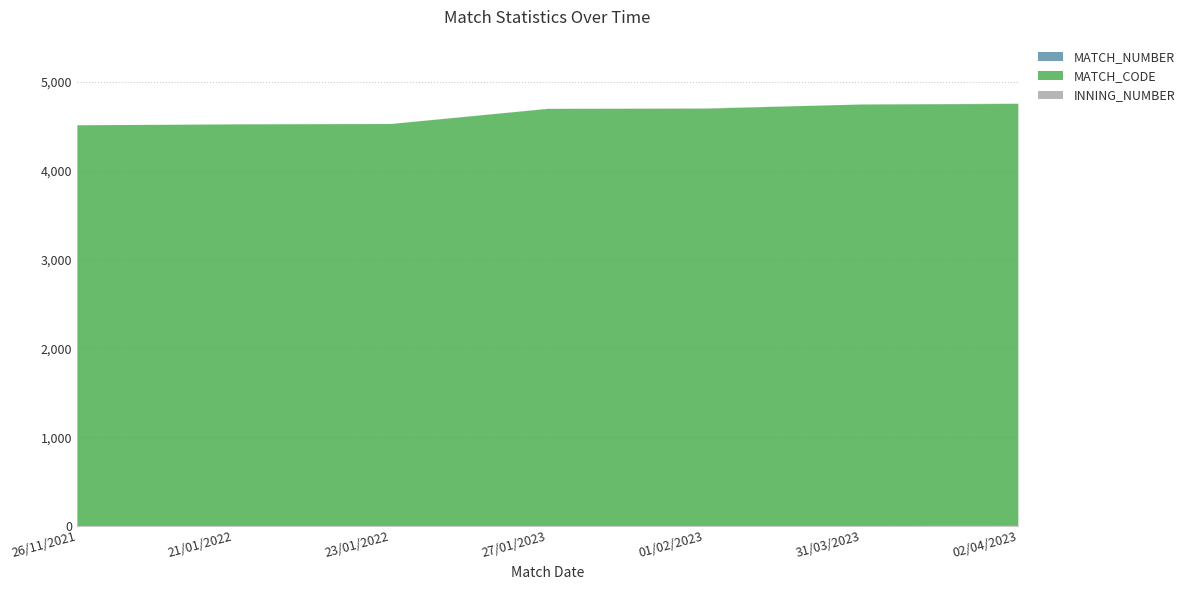

Which category has the highest value in the MATCH_CODE series?

02/04/2023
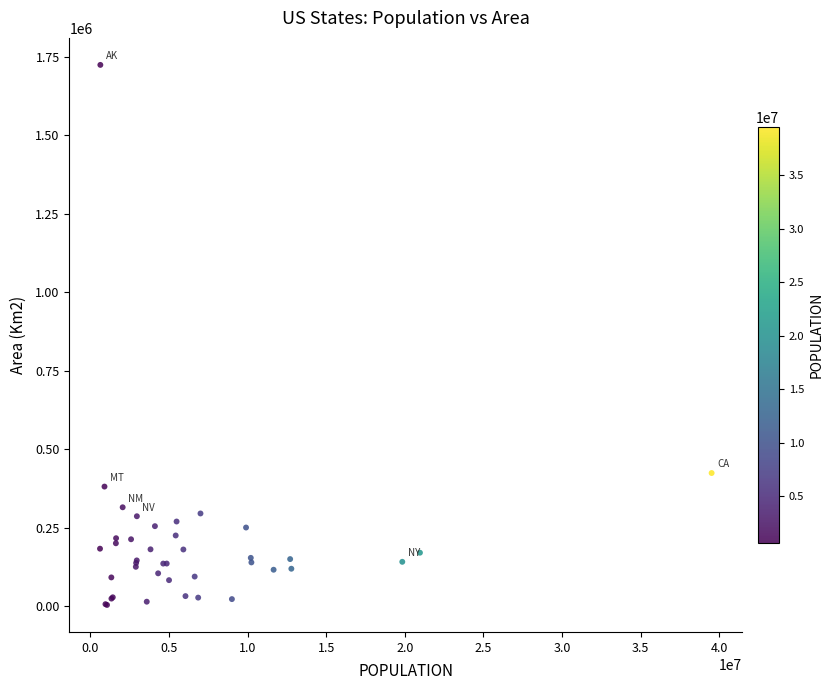

What Y value in the scatter plot is closest to 863669?

423967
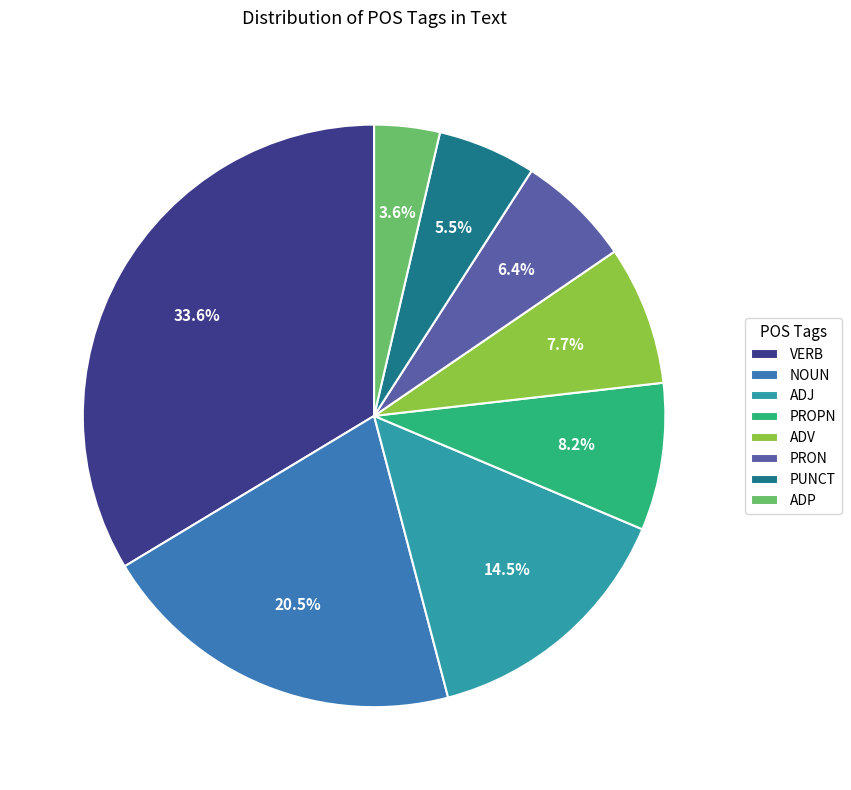

To the nearest percent, what percentage of the pie is VERB?

34%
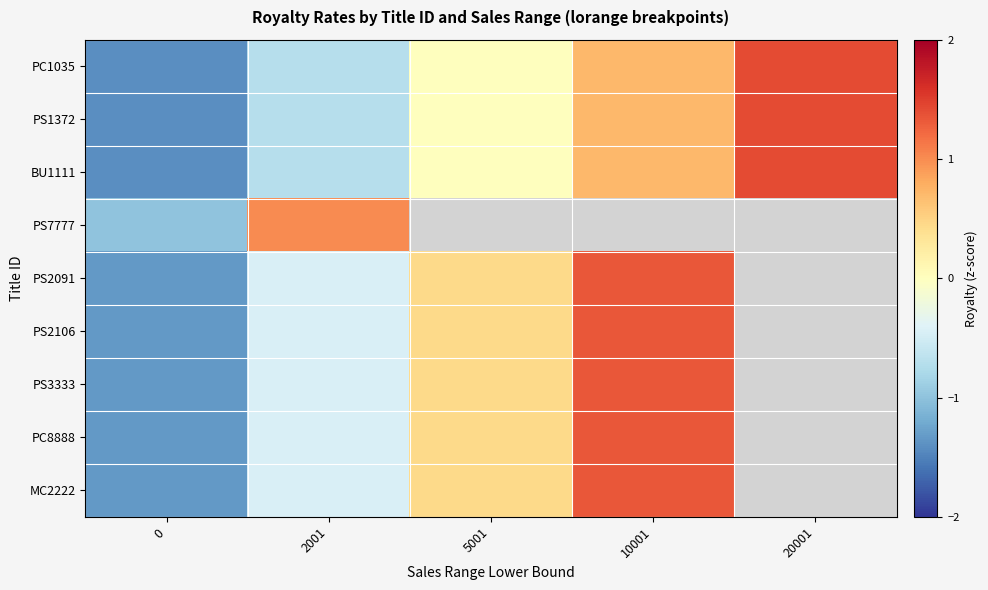

Where does the PC1035 series first go above 0?

10001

::::::::::

Reproduce the text of every record above verbatim, leaving out the pictures.

* **Response to the exercise**:
Which category has the highest value in the MATCH_CODE series?

02/04/2023

What Y value in the scatter plot is closest to 863669?

423967

To the nearest percent, what percentage of the pie is VERB?

34%

Where does the PC1035 series first go above 0?

10001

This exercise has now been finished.